= High-Bid =

Board game published in 1965

Box cover of 3M edition, 1963

High-Bid is a board game published in 1963 by 3M that simulates the buying and selling of items via auction. The game was acquired in the mid-1970s by Avalon Hill and re-published under two titles: The Collector and Auction.

==Contents==
High-Bid is a game in which players complete collections of rare items and make money buying and selling to other collectors.

===Gameplay: 3M===
In the editions published by 3M, a player may acquire items via auction, and may sell items in their hand to other players for a value indicated by a die roll. This can be anywhere from 25% to 100% of the property's theoretical value. Players attempt to put together a set of related items. The first player to attain a worth of $5000 in completed sets and cash is the winner.

===Gameplay: Avalon Hill===
In the editions published by Avalon Hill, the amount needed to win was raised to $7500. Also, a "Rich Collector" can appear via a Special Events card deck to purchase at full price items of the most expensive collections. In addition, a "Buyer's Card" can be used as a wild card to complete a set.

==Publication history==
Larry and Pearl Winters designed High-Bid and it was published by 3M in 1963. It sold well, and 3M came out with new editions in 1964, 1965, 1967, 1968, 1970 and 1975. Avalon Hill then acquired the license for the game, and produced a new edition titled The Collector in 1977, and an edition with the title Auction in 1989.

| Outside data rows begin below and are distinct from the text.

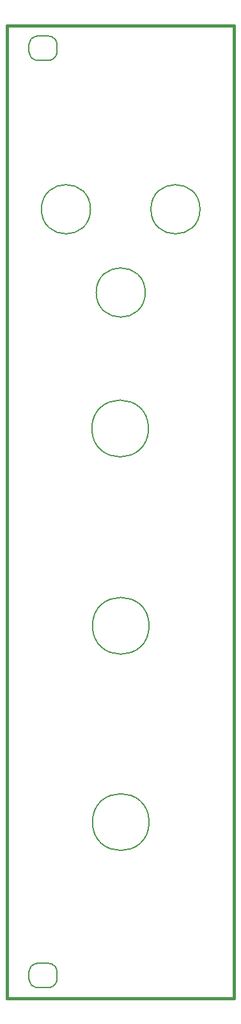
<source format=gbr>
%TF.GenerationSoftware,KiCad,Pcbnew,7.0.2-0*%
%TF.CreationDate,2023-06-28T16:36:39-04:00*%
%TF.ProjectId,Escanaba Euclidean Panel,45736361-6e61-4626-9120-4575636c6964,rev?*%
%TF.SameCoordinates,Original*%
%TF.FileFunction,Profile,NP*%
%FSLAX46Y46*%
G04 Gerber Fmt 4.6, Leading zero omitted, Abs format (unit mm)*
G04 Created by KiCad (PCBNEW 7.0.2-0) date 2023-06-28 16:36:39*
%MOMM*%
%LPD*%
G01*
G04 APERTURE LIST*
%TA.AperFunction,Profile*%
%ADD10C,0.200000*%
%TD*%
%ADD11C,0.200000*%
%TA.AperFunction,Profile*%
%ADD12C,0.400000*%
%TD*%
G04 APERTURE END LIST*
D10*
X89182727Y-36635379D02*
X89182727Y-35760079D01*
D11*
X89182727Y-158260079D02*
X89159003Y-158026587D01*
X89091010Y-157808760D01*
X88983515Y-157611365D01*
X88841286Y-157439169D01*
X88669091Y-157296940D01*
X88471695Y-157189445D01*
X88253868Y-157121452D01*
X88020377Y-157097729D01*
D12*
X112570323Y-33197849D02*
X112570323Y-161697849D01*
D10*
X101358049Y-112504859D02*
G75*
G03*
X101358049Y-112504859I-3750000J0D01*
G01*
D11*
X86620268Y-34597729D02*
X86386776Y-34621452D01*
X86168949Y-34689445D01*
X85971553Y-34796940D01*
X85799358Y-34939169D01*
X85657129Y-35111365D01*
X85549634Y-35308760D01*
X85481641Y-35526587D01*
X85457918Y-35760079D01*
D10*
X85457918Y-158260079D02*
X85457918Y-159135379D01*
D11*
X85457918Y-36635379D02*
X85481641Y-36868870D01*
X85549634Y-37086697D01*
X85657129Y-37284092D01*
X85799358Y-37456288D01*
X85971553Y-37598517D01*
X86168949Y-37706012D01*
X86386776Y-37774005D01*
X86620268Y-37797729D01*
D10*
X108096783Y-57471490D02*
G75*
G03*
X108096783Y-57471490I-3250000J0D01*
G01*
X88020377Y-157097729D02*
X86620268Y-157097729D01*
D12*
X112570323Y-161697849D02*
X82570323Y-161697849D01*
D10*
X93596783Y-57471490D02*
G75*
G03*
X93596783Y-57471490I-3250000J0D01*
G01*
D12*
X82570323Y-161697849D02*
X82570323Y-33197849D01*
D11*
X88020377Y-160297729D02*
X88253868Y-160274005D01*
X88471695Y-160206012D01*
X88669091Y-160098517D01*
X88841286Y-159956288D01*
X88983515Y-159784092D01*
X89091010Y-159586697D01*
X89159003Y-159368870D01*
X89182727Y-159135379D01*
X85457918Y-159135379D02*
X85481641Y-159368870D01*
X85549634Y-159586697D01*
X85657129Y-159784092D01*
X85799358Y-159956288D01*
X85971553Y-160098517D01*
X86168949Y-160206012D01*
X86386776Y-160274005D01*
X86620268Y-160297729D01*
X89182727Y-35760079D02*
X89159003Y-35526587D01*
X89091010Y-35308760D01*
X88983515Y-35111365D01*
X88841286Y-34939169D01*
X88669091Y-34796940D01*
X88471695Y-34689445D01*
X88253868Y-34621452D01*
X88020377Y-34597729D01*
X88020377Y-37797729D02*
X88253868Y-37774005D01*
X88471695Y-37706012D01*
X88669091Y-37598517D01*
X88841286Y-37456288D01*
X88983515Y-37284092D01*
X89091010Y-37086697D01*
X89159003Y-36868870D01*
X89182727Y-36635379D01*
D10*
X85457918Y-35760079D02*
X85457918Y-36635379D01*
X100846803Y-68471490D02*
G75*
G03*
X100846803Y-68471490I-3250000J0D01*
G01*
X101353633Y-138446776D02*
G75*
G03*
X101353633Y-138446776I-3750000J0D01*
G01*
X89182727Y-159135379D02*
X89182727Y-158260079D01*
X86620268Y-160297729D02*
X88020377Y-160297729D01*
D12*
X82570323Y-33197849D02*
X112570323Y-33197849D01*
D10*
X101274644Y-86438474D02*
G75*
G03*
X101274644Y-86438474I-3750000J0D01*
G01*
D11*
X86620268Y-157097729D02*
X86386776Y-157121452D01*
X86168949Y-157189445D01*
X85971553Y-157296940D01*
X85799358Y-157439169D01*
X85657129Y-157611365D01*
X85549634Y-157808760D01*
X85481641Y-158026587D01*
X85457918Y-158260079D01*
D10*
X88020377Y-34597729D02*
X86620268Y-34597729D01*
X86620268Y-37797729D02*
X88020377Y-37797729D01*
M02*

</source>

In 1989, Swedish publisher Casper created a Swedish-language edition titled Första, Andra, Tredje! (First, Second, Third!)

==Reception==
In A Player's Guide to Table Games, John Jackson noted that "In practice, the completion of one or two medium-value sets is enough to win; the high-value sets take too long to collect." He concluded "If gratuitous awards for rolling the right number on a die or landing on the proper space is your idea of excitement, then High Bid [...] may afford you hours of fun. Otherwise, look elsewhere."

In The Playboy Winner's Guide to Board Games, Jon Freeman thought the Avalon Hill edition titled The Collector "is certainly a better game than High Bid was. Unfortunately, that's still not saying much."

Although the game had been a popular product for 3M for over twenty years, The Avalon Hill Game Co. General Index and Company History, 1952-1980 reported in 1980 that their edition titled The Collector "has never sold well."

Ian Livingstone reviewed Auction for Games International magazine, and gave it 2 1/2 stars out of 5, stating that "As a person who enjoys going to auctions, I'm afraid I found this simulation rather disappointing despite its promise."